Il discorso del presidente della Federal Reserve Ben S. Bernanke a Jackson Hole, nel Wyoming, la scorsa settimana, ha segnalato che la banca centrale, se necessario, può disporre di strumenti di politica sufficienti per sostenere la crescita. Bernanke «non presiederà a una grave recessione economica se può farne a meno,» ha affermato in un’intervista a Bloomberg News prima di un discorso ai giornalisti, a Hong Kong. «Non vedremo una recessione. (Bernanke) Ha ancora gli strumenti politici a disposizione».
Nel suo discorso del 26 Agosto il presidente Fed ha fatto eco ai commenti dei membri dissenzienti del Federal Open Market Committee (FOMC), secondo i quali i dati non stanno prefigurando l’avvento di una nuova recessione.
La crisi del debito in Europa diffcilmente trascinerà i mercati globali nell’abisso di una recessione, anche perchè molti paesi in altri continenti continuano a crescere. «Del resto - evidenzia Mobius, - le stime del FMI dicono che le economie emergenti cresceranno del 6,6% quest’anno, tre volte la crescita del 2,2% dei paesi sviluppati. L’aumento dei consumi e dei redditi pro capite, specialmente nei mercati emergenti continuano a dirigere la nostra attenzione su due settori come le commodities e i beni di consumo».
Secondo Mobius il governo cinese probabilmente accelererà gli sforzi per internazionalizzare lo yuan. La valuta cinese è salita dello 0,09 per cento, a 6,3810 per dollaro - alle 3:42 pm a Shanghai, secondo il China Foreign Exchange Trade System - . La valuta aveva precedentemente raggiunto 6,3804, il livello più forte da quando il paese ha unificato i tassi di cambio ufficiali e di mercato, alla fine del 1993.

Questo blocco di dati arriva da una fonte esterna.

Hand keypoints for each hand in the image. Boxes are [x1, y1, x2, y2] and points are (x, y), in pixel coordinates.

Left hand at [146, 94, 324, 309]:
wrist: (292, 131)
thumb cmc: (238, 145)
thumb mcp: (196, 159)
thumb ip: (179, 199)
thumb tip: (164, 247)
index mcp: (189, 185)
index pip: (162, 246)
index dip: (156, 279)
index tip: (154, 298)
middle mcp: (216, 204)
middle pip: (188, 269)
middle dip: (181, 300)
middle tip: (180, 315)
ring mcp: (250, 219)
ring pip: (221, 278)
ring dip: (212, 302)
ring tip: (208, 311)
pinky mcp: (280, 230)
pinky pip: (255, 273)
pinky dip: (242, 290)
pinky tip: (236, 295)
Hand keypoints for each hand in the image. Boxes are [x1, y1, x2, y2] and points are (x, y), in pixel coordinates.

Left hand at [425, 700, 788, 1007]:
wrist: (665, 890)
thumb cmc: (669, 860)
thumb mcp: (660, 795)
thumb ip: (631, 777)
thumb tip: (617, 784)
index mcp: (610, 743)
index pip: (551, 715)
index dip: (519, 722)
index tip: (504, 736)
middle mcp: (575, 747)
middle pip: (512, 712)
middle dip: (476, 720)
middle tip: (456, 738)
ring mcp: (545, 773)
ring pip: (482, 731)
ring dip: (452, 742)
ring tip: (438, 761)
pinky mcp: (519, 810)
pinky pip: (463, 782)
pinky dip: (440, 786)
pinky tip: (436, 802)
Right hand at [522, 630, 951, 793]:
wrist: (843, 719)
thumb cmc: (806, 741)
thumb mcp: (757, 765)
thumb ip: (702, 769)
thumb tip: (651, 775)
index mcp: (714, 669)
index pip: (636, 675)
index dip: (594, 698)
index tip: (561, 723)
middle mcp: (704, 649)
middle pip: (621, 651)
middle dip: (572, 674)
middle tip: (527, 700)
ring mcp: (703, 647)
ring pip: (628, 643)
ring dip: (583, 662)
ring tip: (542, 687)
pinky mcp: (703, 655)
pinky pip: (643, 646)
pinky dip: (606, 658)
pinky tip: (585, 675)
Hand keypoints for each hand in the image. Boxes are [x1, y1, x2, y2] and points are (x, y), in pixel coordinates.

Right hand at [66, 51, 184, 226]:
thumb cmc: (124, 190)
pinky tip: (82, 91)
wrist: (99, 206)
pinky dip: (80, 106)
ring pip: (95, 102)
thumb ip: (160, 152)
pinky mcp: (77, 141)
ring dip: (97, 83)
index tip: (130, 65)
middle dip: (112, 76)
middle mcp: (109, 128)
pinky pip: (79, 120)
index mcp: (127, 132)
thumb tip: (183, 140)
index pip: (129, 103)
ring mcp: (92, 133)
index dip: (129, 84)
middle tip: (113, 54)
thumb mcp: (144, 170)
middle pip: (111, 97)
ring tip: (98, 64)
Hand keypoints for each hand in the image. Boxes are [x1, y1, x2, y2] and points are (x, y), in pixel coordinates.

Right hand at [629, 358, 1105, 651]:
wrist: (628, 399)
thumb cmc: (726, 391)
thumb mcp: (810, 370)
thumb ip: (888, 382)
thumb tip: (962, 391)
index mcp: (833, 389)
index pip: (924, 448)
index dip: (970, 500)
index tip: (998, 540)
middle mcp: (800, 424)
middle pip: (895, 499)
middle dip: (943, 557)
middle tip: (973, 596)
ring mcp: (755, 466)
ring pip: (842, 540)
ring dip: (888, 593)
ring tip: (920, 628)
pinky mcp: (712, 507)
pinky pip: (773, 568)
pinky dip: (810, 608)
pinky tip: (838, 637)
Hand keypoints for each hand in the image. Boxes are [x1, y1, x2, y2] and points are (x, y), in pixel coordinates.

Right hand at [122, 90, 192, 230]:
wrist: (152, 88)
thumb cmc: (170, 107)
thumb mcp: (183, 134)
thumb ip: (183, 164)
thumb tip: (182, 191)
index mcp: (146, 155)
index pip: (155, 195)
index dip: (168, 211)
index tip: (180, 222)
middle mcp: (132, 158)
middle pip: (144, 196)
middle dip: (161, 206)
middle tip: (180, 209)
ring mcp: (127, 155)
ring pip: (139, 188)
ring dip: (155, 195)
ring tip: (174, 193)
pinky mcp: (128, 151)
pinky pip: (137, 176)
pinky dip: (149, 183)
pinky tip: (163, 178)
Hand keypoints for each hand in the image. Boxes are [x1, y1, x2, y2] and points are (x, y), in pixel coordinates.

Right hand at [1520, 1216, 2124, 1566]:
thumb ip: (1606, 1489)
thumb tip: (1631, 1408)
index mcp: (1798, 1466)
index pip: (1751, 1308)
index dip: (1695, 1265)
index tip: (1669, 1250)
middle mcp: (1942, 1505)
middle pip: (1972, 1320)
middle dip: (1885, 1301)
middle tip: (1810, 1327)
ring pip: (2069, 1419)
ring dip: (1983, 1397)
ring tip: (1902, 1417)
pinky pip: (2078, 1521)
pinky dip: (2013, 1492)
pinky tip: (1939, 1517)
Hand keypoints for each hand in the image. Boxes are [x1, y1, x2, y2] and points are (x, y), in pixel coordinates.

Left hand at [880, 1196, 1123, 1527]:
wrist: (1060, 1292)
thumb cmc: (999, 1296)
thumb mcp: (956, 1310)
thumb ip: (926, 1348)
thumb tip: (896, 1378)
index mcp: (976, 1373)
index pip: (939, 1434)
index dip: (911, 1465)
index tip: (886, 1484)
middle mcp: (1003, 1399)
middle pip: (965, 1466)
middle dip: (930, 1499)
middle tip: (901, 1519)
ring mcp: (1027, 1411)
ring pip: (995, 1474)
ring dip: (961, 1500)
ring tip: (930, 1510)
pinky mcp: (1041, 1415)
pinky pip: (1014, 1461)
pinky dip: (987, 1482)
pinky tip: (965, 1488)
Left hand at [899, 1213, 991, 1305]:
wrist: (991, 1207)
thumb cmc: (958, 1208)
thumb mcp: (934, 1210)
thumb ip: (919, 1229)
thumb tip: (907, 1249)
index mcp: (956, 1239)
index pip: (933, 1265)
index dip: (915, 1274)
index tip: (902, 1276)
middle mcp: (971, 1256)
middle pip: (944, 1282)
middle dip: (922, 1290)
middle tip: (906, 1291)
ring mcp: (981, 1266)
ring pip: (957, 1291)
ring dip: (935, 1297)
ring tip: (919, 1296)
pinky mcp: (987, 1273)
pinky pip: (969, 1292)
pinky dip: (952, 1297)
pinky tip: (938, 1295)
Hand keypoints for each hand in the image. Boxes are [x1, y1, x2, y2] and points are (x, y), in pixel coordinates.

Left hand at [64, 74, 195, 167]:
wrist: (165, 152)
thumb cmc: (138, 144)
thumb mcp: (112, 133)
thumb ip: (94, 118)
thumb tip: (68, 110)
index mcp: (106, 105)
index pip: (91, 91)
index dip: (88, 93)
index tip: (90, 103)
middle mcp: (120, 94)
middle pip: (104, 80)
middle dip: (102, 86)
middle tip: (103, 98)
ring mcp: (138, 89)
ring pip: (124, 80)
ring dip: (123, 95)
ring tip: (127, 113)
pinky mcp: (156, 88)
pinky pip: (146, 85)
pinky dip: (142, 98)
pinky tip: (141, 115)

Gli analisti di Templeton, ritenendo che l’impatto della crisi del debito dei paesi sviluppati (Usa e Eurozone) sulle economie emergenti sia ancora trascurabile, si aspettano che le esportazioni asiatiche, vero motore dell’intero continente, continuino a crescere nei prossimi mesi.
«Guardando al Sud-Est asiatico, la Thailandia e l’Indonesia – ha aggiunto Mobius - sono i punti caldi in cui possiamo trovare buone opportunità e abbiamo visto l’apprezzamento della valuta. Questa crisi ci ha dato la possibilità di acquistare di più in Thailandia».
«Dobbiamo ricordare - prosegue Mobius - che nonostante le preoccupazioni sul debito sovrano europeo, la regione continua a consumare. Inoltre, i paesi asiatici diventeranno sempre meno dipendenti dalle esportazioni verso l’Europa e gli Usa. Per esempio, il 41% delle esportazione della Cina e il 58% della Thailandia oggi sono destinate agli altri paesi asiatici». Nel medio e lungo termine, invece, potrebbe essere l’inflazione ad impattare tutti i paesi, compresi quelli emergenti.